Coffee roasting is a centuries-old craft. In today’s age of impressive scientific discovery, we still do not fully understand the massive thermodynamic changes that roasting brings about inside the bean. One thing is for sure however, I now understand why its is affectionately referred to as an ‘art’.

And what about the ‘magic’ I hear you ask?

Well, all I can say is that you only have to taste the sublime Ethiopian Yirgacheffe coffee for yourself to discover the answer.

A Cup Above the Rest

In many respects, this journey did not start in London. It began in Lancaster. And where better than to embark on a coffee-inspired bike ride to Ethiopia other than the historic premises of master tea blenders and coffee roasters, J. Atkinson & Co.?

Established in 1837 as the Grasshopper Tea Warehouse, J. Atkinson & Co. has traded from its China Street premises since 1901 and is undoubtedly the jewel in the crown of the city’s illustrious heritage. Walk into the welcoming premises of this family-run business and the first thing that greets you is the warm, enticing aroma of the artisan roasted coffee bean.

Pause for a moment, and the delicate fragrance of expertly blended tea complements the sensory experience.

Inside, every aspect has been lovingly restored back to its former glory. In one corner stands the ‘Uno’, the stalwart coffee roasting machine which dates back to 1945 and continues to fill the street outside with its delicious aroma – as it has done for generations. The mouth-watering menu of more 80 different varieties of coffee and blends spanning the globe, each with a unique provinence of their own, are all carefully ground to your own requirements; if that is what you prefer. Similarly, bell jars of blended tea from the subtle to the exotic adorn the shelves; just waiting to release their heavenly infusion. It is clear to see that trade is brisk but the pace behind the old vintage counter is measured, almost reverential, in respect of a special kind of alchemy that takes place on these premises daily.

--

■ **List of tasks**:
- a) According to the passage on J. Atkinson & Co., in what year was the business established, and under what name?
- b) Pick up the passage about J. Atkinson & Co. from its last sentence and carry it forward.

--

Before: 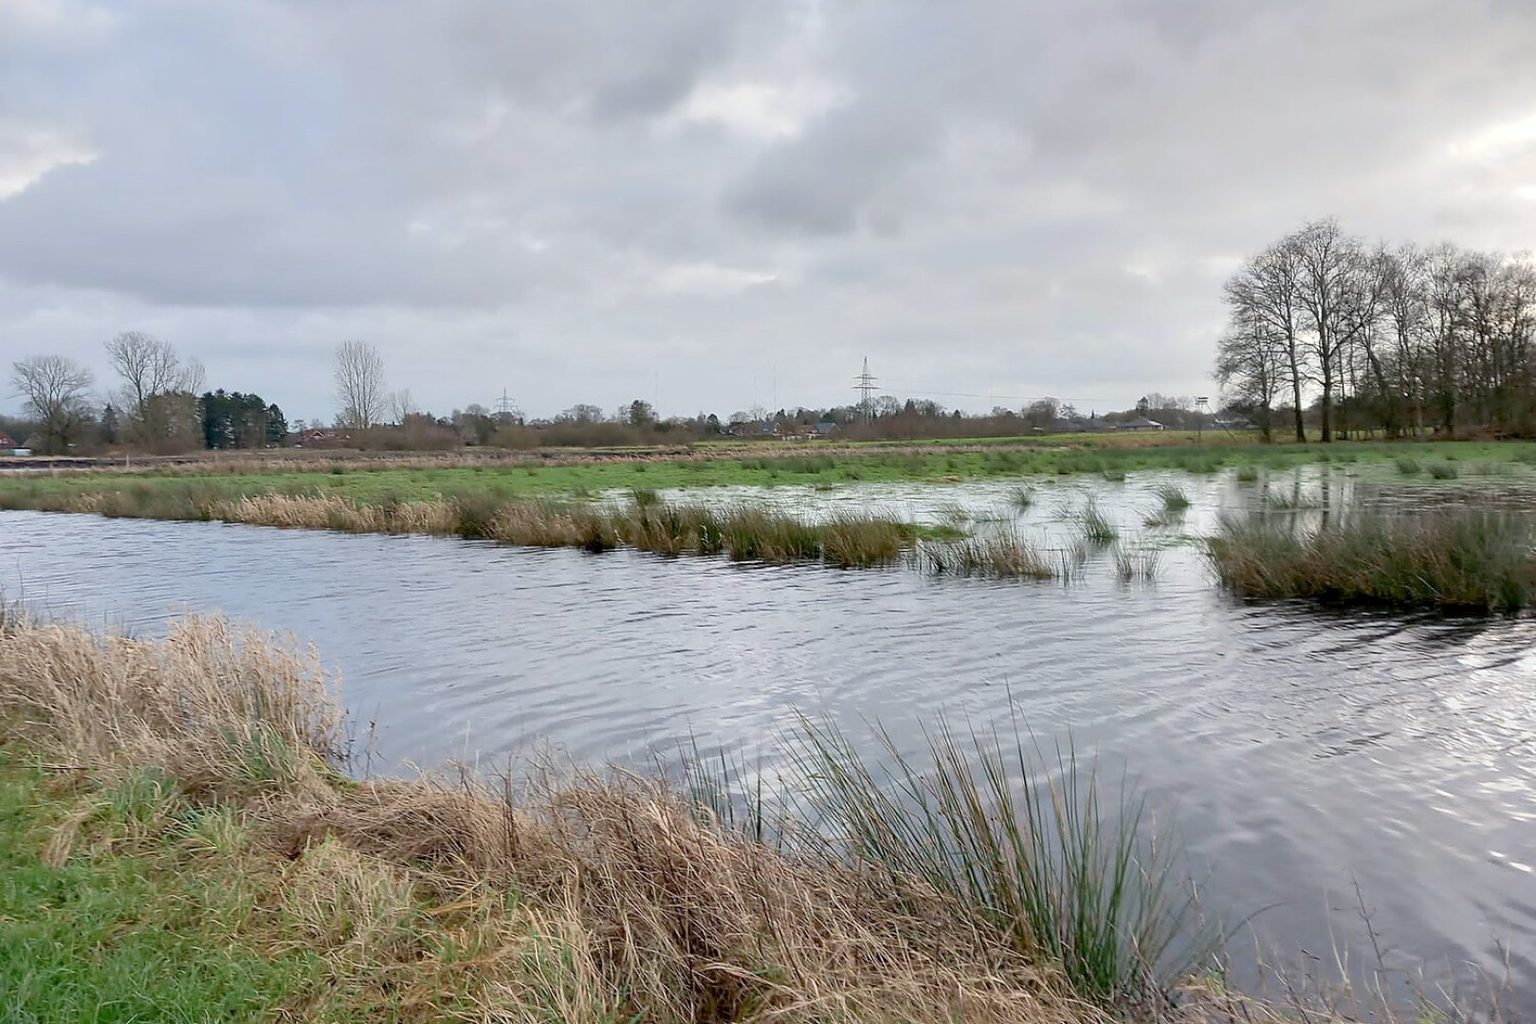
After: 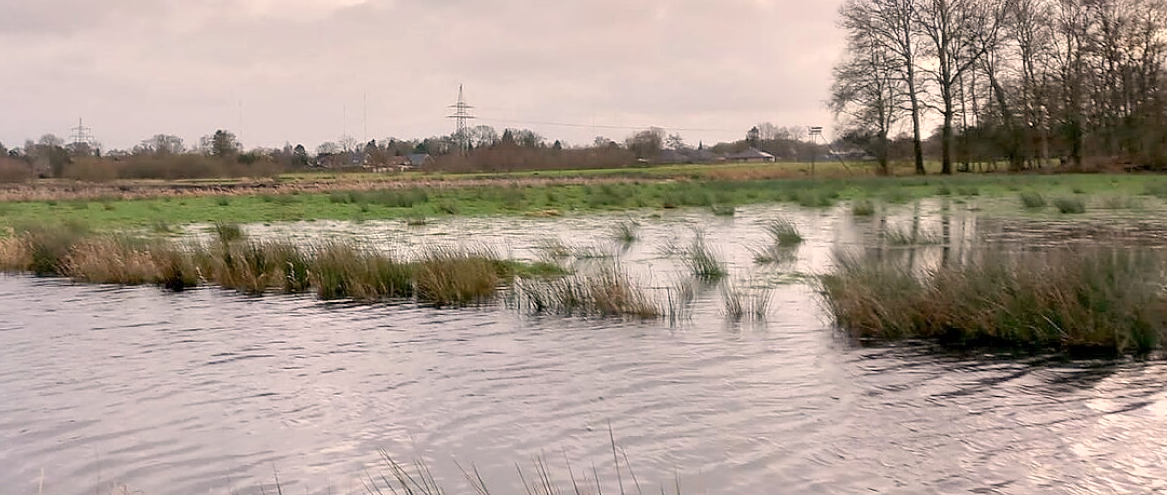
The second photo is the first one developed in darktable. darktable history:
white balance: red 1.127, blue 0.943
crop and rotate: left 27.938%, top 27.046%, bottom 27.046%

--

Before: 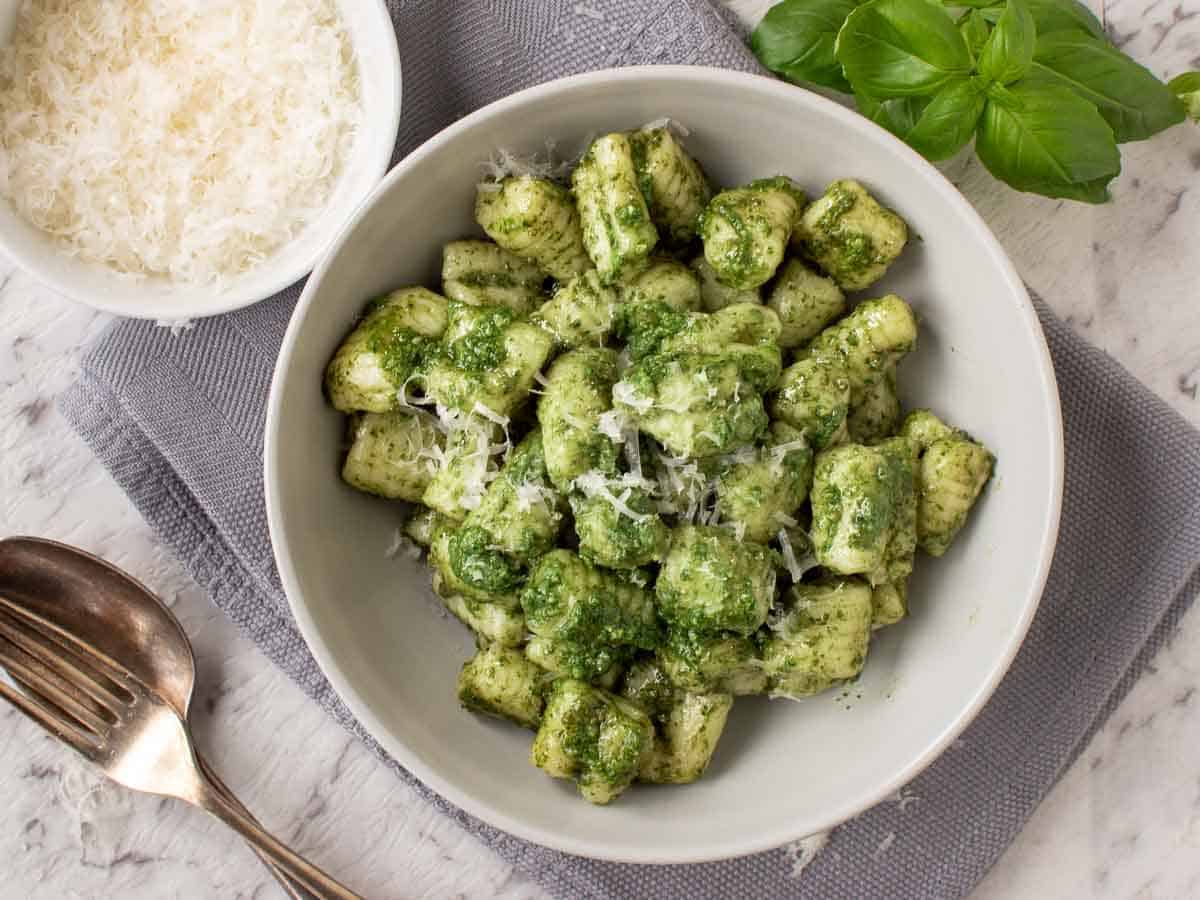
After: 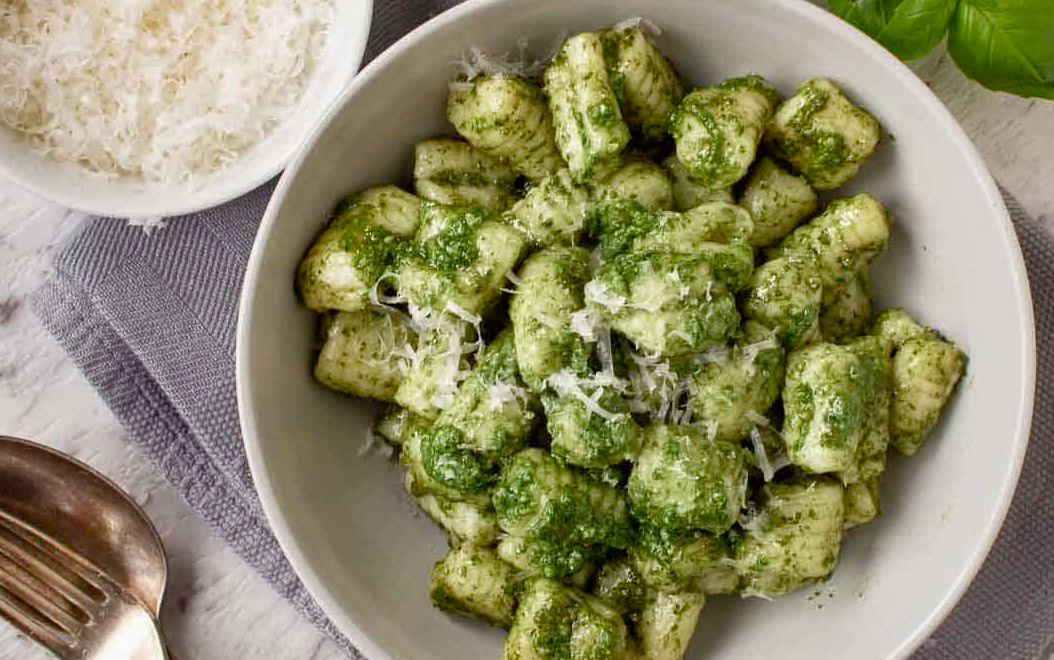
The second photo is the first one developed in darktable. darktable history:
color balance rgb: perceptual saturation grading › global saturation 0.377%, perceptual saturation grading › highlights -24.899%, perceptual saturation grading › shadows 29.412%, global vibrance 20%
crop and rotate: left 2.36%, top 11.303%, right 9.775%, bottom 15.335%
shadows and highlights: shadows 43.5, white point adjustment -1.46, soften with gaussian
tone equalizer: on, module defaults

--

■ **Results in order**:
- a) It was established in 1837 as the Grasshopper Tea Warehouse.

- b)
Prior to being waved off by artisan roaster, Ian, on a bitingly cold December afternoon with my gift of unroasted Ethiopian Yirgacheffe beans concealed in the bike frame, I was privileged to be given the opportunity to familiarise myself with the time-honoured art of the Roaster and Barista. A debt of gratitude is owed to proprietors Ian and Sue Steel for their generosity of knowledge and who effortlessly accommodated my endless questions on that busy, but special day.

A further highlight was the chance to spend some time with Barista-par-excellence, Caspar, who has taken out a Gap Year to run the contemporary Music Room Cafe. Like an expert craftsman or artist who’s smooth and precise movements belie years’ of training, creativity and dedication, he introduced me to the sublime profession of Latte Art. Respect.

A truly inspiring, humbling and unforgettable experience.

In an age of rampant globalisation, outstanding establishments like J.Atkinson & Co. – who play their play their part in the wider global community by ethically sourcing the very highest quality of tea and coffee – are hard to come by.

In a word? Passion.

In the Beginning…

It is told that the rejuvenating and stimulating effects of the coffee bean plant were first discovered in Ethiopia by an Abyssinian goat herder, named Kaldi, back in the 9th century.

One day, while Kaldi was tending to his goats, he grew tired and decided to take a quick nap. He later awoke to find his goats dancing gleefully around him.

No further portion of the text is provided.